Start by preparing the crust. Combine all of the crust ingredients in a large bowl and mix them well.
Line a square baking pan with parchment paper and grease it with coconut oil.
Transfer the crust ingredients to the baking pan. Use a spoon or the flat bottom of a cup to press down on the crust to create a level bottom.
Bake the crust for 15-20 minutes at 350*F, until the edges of the crust are golden brown. Remove from the oven and allow it to cool at room temperature.
Take a fork and use it to poke holes all around the crust. Don't poke all the way to the bottom of the crust, just about halfway.
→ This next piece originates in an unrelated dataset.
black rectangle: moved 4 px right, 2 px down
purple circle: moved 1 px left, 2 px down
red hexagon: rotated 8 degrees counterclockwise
This will help the crust and filling hold together better.
While the crust is cooling, prepare the lemon filling.
To a blender, combine the coconut cream, cashews, lemon juice and zest, maple, sugar, vanilla, cornstarch, salt, and turmeric. Blend until super smooth and creamy.
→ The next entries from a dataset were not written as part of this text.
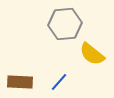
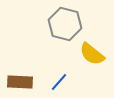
gray hexagon: rotated 20 degrees clockwise
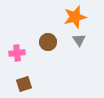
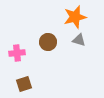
gray triangle: rotated 40 degrees counterclockwise
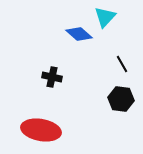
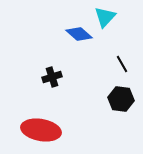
black cross: rotated 30 degrees counterclockwise
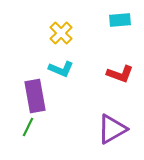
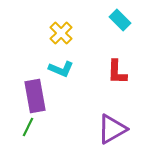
cyan rectangle: rotated 50 degrees clockwise
red L-shape: moved 3 px left, 2 px up; rotated 72 degrees clockwise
Transfer the lemon filling to a saucepan over medium heat. Stir continuously and cook for 4-6 minutes, until the mixture starts to significantly thicken and darken in color.
Once the lemon filling has thickened, pour it on top of the crust and level the top using a spatula.
Refrigerate the lemon bars overnight, or for at least 4-6 hours, until the filling hardens fully.
Once they are ready, slice the bars, dust some powdered sugar on top, and enjoy!